[THE DATA]

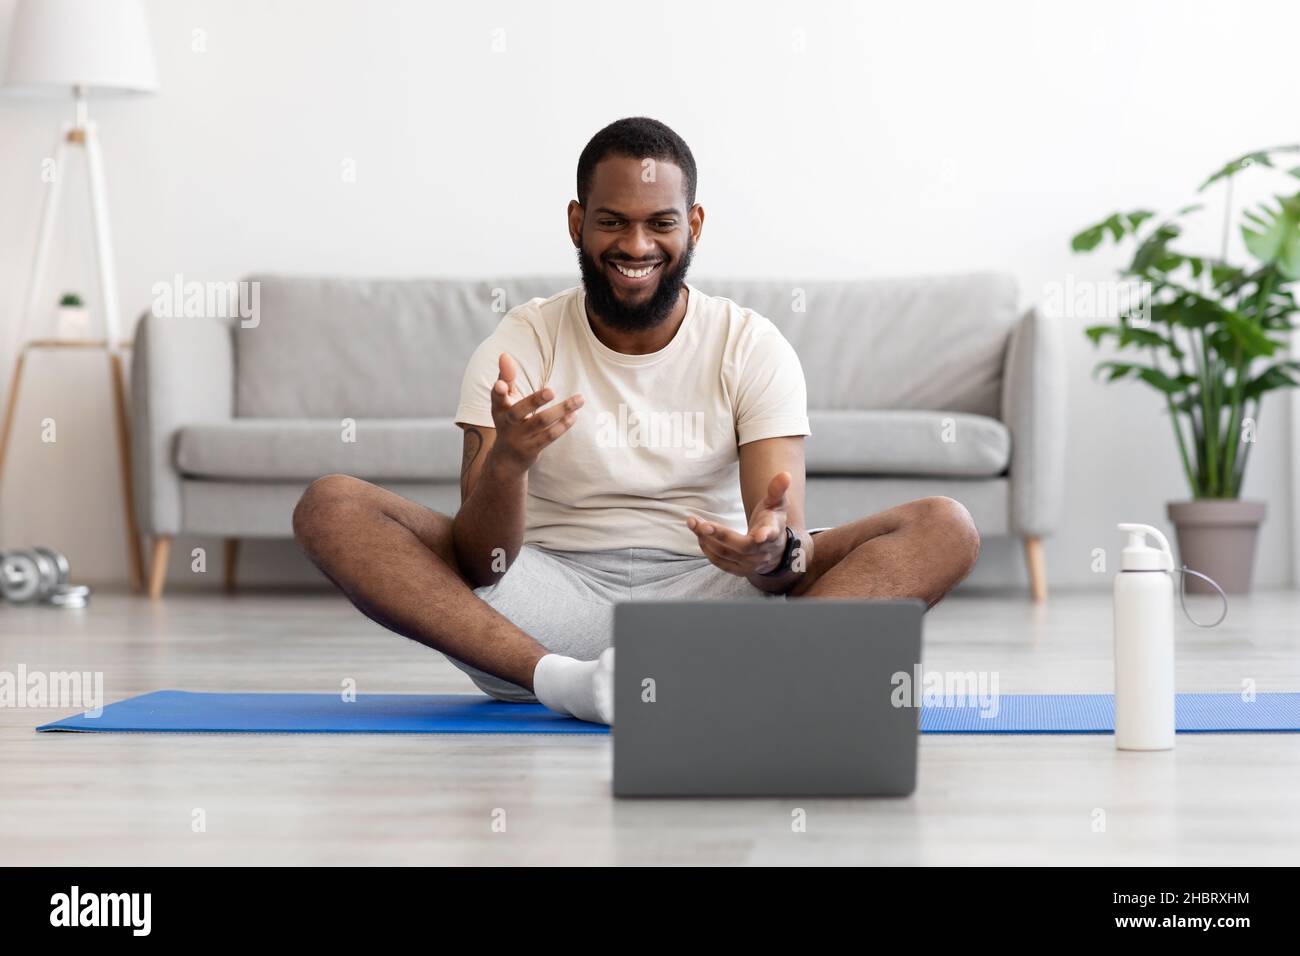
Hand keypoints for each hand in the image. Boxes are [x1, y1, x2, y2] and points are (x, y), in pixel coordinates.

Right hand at [488, 353, 582, 473]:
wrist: (506, 459)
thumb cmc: (509, 420)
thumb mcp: (505, 400)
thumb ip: (506, 377)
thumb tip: (505, 354)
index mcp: (499, 408)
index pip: (497, 397)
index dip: (498, 391)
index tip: (501, 384)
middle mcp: (506, 423)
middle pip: (518, 412)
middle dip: (534, 401)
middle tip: (551, 391)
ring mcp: (519, 438)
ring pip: (540, 423)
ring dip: (561, 410)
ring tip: (579, 399)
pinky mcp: (531, 449)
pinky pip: (548, 437)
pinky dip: (563, 425)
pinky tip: (574, 415)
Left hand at [687, 472, 792, 577]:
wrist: (775, 549)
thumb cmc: (772, 521)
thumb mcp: (777, 504)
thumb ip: (777, 490)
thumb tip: (785, 474)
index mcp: (773, 533)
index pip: (770, 535)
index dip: (765, 535)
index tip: (760, 535)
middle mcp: (762, 552)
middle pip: (740, 546)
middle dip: (719, 534)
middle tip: (701, 524)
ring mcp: (751, 564)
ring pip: (726, 554)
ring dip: (706, 540)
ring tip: (693, 523)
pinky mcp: (740, 571)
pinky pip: (721, 562)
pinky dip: (708, 550)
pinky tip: (699, 536)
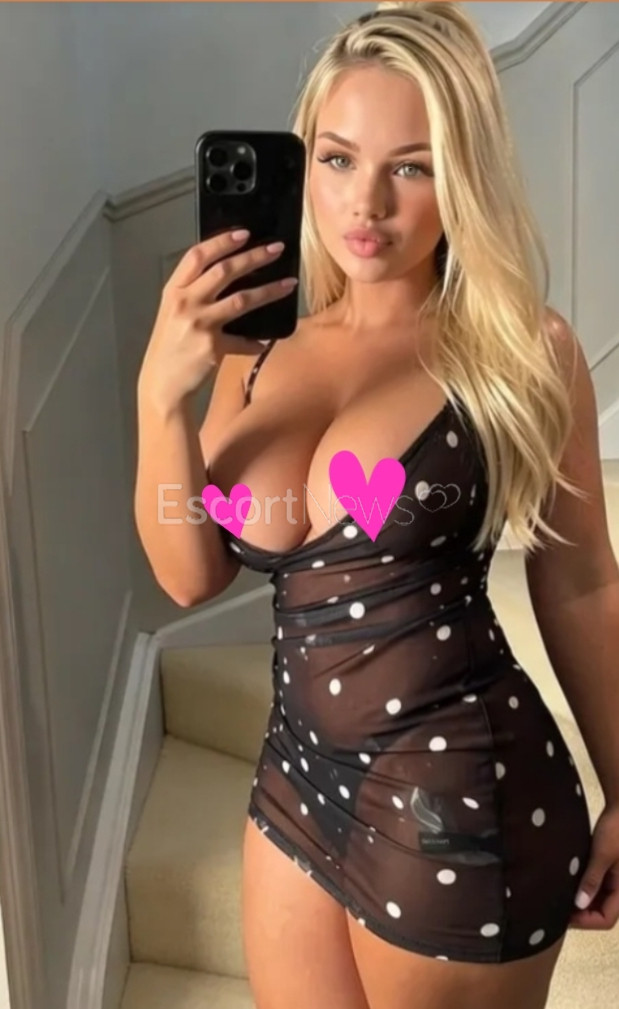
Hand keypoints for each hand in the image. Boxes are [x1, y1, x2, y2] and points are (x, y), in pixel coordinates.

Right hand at [137, 228, 295, 411]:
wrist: (162, 385)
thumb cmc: (169, 348)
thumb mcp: (173, 314)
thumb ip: (193, 294)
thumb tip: (227, 275)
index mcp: (173, 291)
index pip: (197, 256)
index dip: (221, 241)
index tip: (244, 233)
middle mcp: (185, 303)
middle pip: (224, 271)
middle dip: (254, 257)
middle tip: (276, 249)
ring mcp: (200, 324)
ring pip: (242, 299)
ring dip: (269, 290)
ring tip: (289, 283)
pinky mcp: (213, 347)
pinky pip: (243, 341)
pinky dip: (256, 342)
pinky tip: (266, 341)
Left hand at [569, 803, 618, 930]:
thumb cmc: (615, 831)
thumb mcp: (602, 854)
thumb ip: (592, 879)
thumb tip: (579, 904)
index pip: (606, 920)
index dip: (586, 922)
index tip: (563, 915)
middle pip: (601, 913)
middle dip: (581, 914)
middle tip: (557, 907)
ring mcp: (614, 881)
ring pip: (597, 901)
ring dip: (581, 902)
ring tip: (560, 897)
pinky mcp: (608, 871)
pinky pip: (595, 888)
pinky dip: (583, 890)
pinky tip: (567, 885)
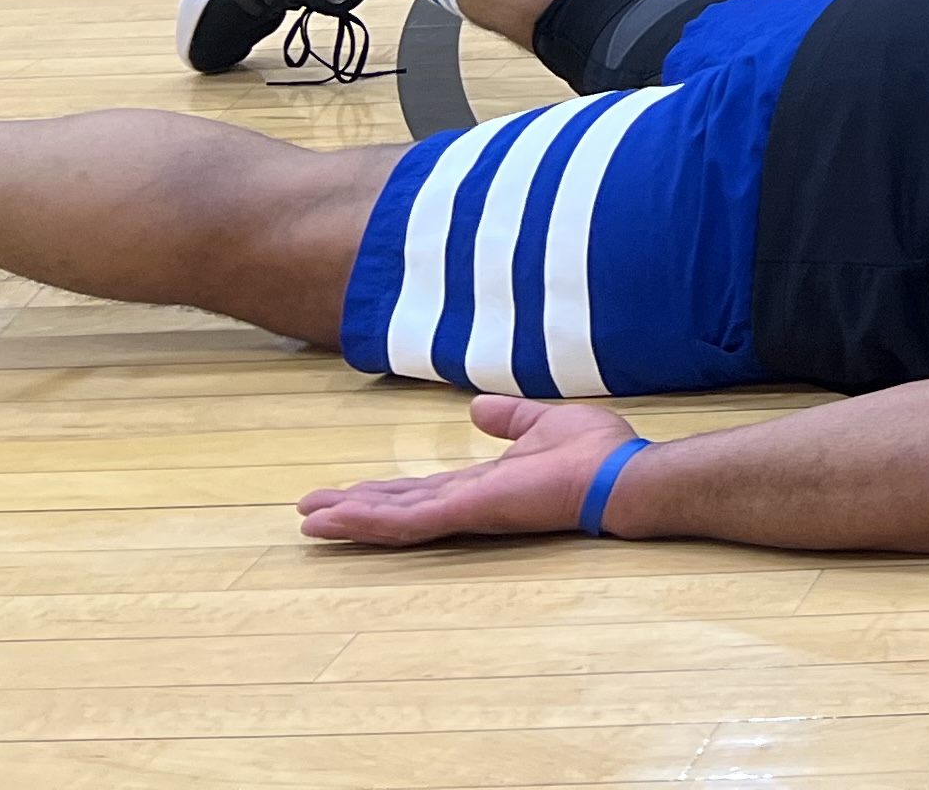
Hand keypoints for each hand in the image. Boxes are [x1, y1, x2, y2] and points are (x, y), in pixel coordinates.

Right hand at [299, 396, 638, 549]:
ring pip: (393, 518)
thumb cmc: (594, 452)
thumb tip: (478, 408)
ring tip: (310, 521)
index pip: (422, 491)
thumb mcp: (545, 423)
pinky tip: (338, 520)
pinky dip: (370, 521)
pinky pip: (408, 521)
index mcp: (484, 483)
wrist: (618, 475)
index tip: (348, 492)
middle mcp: (468, 502)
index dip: (384, 493)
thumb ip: (510, 419)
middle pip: (398, 506)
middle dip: (355, 508)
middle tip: (310, 512)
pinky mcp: (468, 513)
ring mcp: (465, 512)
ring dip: (351, 518)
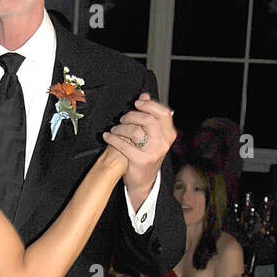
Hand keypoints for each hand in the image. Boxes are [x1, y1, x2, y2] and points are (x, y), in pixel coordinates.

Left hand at [102, 93, 176, 207]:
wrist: (144, 181)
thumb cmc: (147, 155)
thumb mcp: (152, 135)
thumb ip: (149, 115)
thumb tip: (145, 95)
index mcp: (169, 134)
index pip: (164, 113)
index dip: (149, 105)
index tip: (137, 103)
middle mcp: (164, 143)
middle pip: (149, 120)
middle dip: (133, 116)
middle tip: (123, 118)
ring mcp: (153, 152)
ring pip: (136, 132)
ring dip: (122, 127)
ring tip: (115, 129)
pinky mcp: (141, 161)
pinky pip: (124, 145)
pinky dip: (113, 138)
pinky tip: (107, 136)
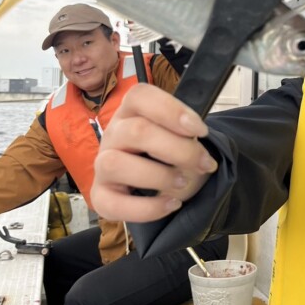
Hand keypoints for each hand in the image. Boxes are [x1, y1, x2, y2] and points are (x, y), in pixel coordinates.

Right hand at [91, 83, 217, 221]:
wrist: (159, 182)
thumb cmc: (170, 153)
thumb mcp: (182, 136)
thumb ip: (188, 135)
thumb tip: (199, 150)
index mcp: (132, 111)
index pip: (140, 96)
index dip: (173, 111)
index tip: (201, 130)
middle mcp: (113, 134)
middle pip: (136, 131)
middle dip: (179, 149)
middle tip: (203, 163)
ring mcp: (102, 165)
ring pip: (116, 164)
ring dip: (158, 175)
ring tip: (182, 182)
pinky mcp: (101, 195)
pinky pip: (113, 204)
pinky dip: (147, 208)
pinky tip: (171, 204)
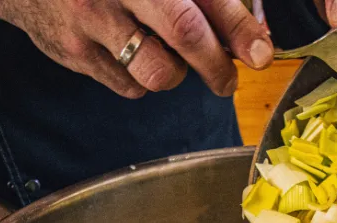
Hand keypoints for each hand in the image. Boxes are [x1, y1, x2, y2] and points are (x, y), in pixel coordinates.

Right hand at [0, 0, 273, 97]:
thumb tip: (248, 36)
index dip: (237, 26)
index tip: (261, 52)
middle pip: (183, 32)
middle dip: (216, 65)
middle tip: (227, 81)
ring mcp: (90, 20)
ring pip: (157, 72)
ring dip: (173, 74)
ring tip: (164, 55)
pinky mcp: (75, 53)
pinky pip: (129, 87)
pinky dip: (140, 79)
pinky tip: (130, 54)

[/THE DATA]

### GOAL OF THE EXERCISE
Of the lines above, copy each one that contains the word "wrist".

### ANSWER BOX
wrist: (506, 459)
wrist: (775, 549)
wrist: (162, 385)
wrist: (618, 475)
wrist: (144, 181)
wrist: (159, 182)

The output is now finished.